MGM CEO: BetMGM still has “work to do” on product as profitability goal nears
Bill Hornbuckle admits competition have made up ground on igaming market leader but suggests business is “starting to click”


MGM Resorts International CEO Bill Hornbuckle has admitted there is still “work to do” on the BetMGM product to maintain its continued US igaming market leadership.
Speaking as part of MGM’s Q1 2023 financial results call, Hornbuckle extoled the BetMGM joint venture business’ progress since its inception, confirming it was on track to hit its 2023 revenue target of between $1.8bn to $2bn.

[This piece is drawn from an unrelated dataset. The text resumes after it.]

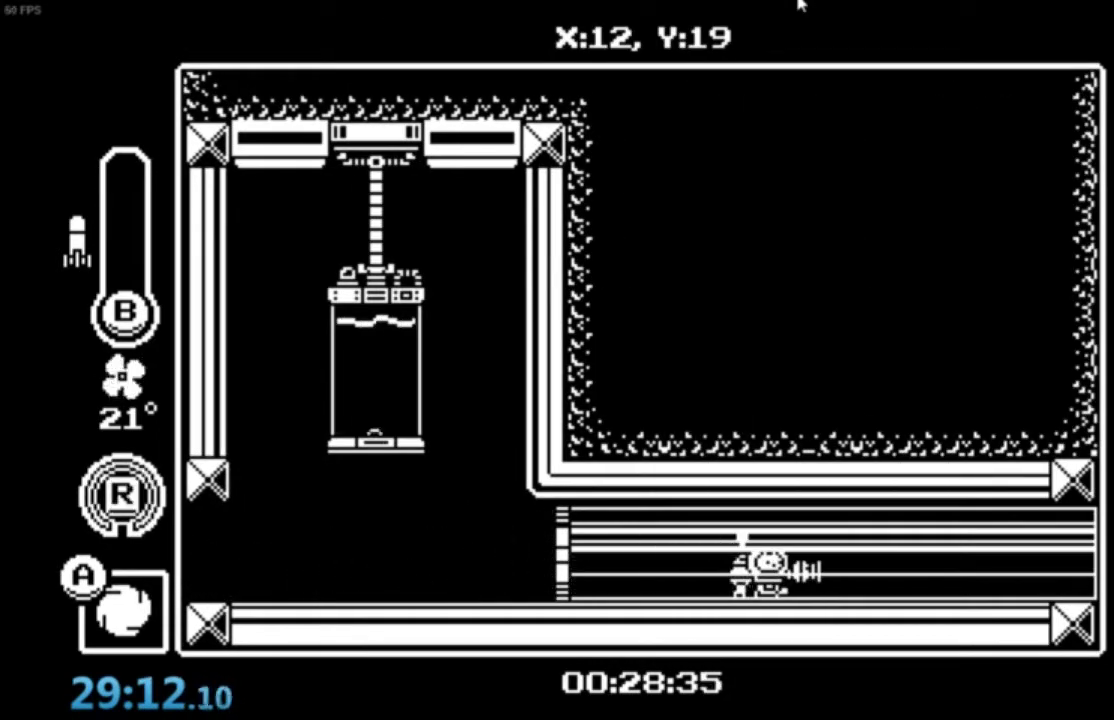
{"buttons": ["R1"], "left_stick": "right", "events": [[134, "X", "up"], [167, "R1", "down"], [234, "R1", "up"], [267, "R1", "down"], [401, "R1", "up"], [434, "R1", "down"]]}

“We’re very excited about what’s been created, obviously, to think that after this amount of time we could have a $2bn top-line business this year, which is showing all signs of profitability, is exciting for us,” Hornbuckle said.
“We have tens of thousands of customers that are driving, on an omnichannel basis, over $100m per year back and forth. And so that part of the business is starting to click in and starting to work,” the MGM CEO added.
BetMGM has maintained a degree of dominance over the US igaming market over recent years, ahead of rivals DraftKings and FanDuel that have led the way in sportsbook, however, BetMGM’s igaming market share recently dropped from 29% to 28% during Q1 2023.
While alarm bells are not sounding at the firm’s HQ, Hornbuckle acknowledged that the competition had upped its game and BetMGM needed to respond.
“We have work to do on product. We need single wallet, single account to be really effective in places like Maryland, places like New Jersey, Pennsylvania, and New York,” he said.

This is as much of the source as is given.